§ **Task statement**:
Omitting all images, set down every line below exactly as it appears.

** Extracted material follows **

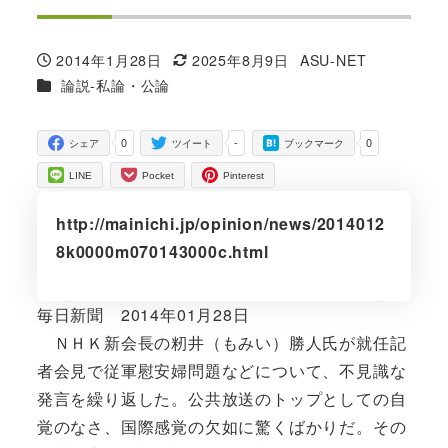
2014年1月28日
2025年8月9日
ASU-NET
投稿日
更新日
著
カテゴリー
論説-私論・公論
者
0
-
0
シェア
ツイート
ブックマーク
LINE
Pocket
Pinterest
http://mainichi.jp/opinion/news/2014012
8k0000m070143000c.html
毎日新聞 2014年01月28日
ＮＨＫ新会長の籾井（もみい）勝人氏が就任記
者会見で従軍慰安婦問題などについて、不見識な
発言を繰り返した。公共放送のトップとしての自
覚のなさ、国際感覚の欠如に驚くばかりだ。その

** End of Extracted material **

§ **Output below**:
2014年1月28日
2025年8月9日
ASU-NET
投稿日
更新日
著
カテゴリー
論説-私論・公論
者
0
-
0
シェア
ツイート
ブックマーク
LINE
Pocket
Pinterest
http://mainichi.jp/opinion/news/2014012
8k0000m070143000c.html
毎日新聞 2014年01月28日
ＮＨＫ新会長の籾井（もみい）勝人氏が就任記
者会見で従軍慰安婦問題などについて、不見識な
発言を繰り返した。公共放送のトップとしての自
覚のなさ、国際感覚の欠如に驚くばかりだ。その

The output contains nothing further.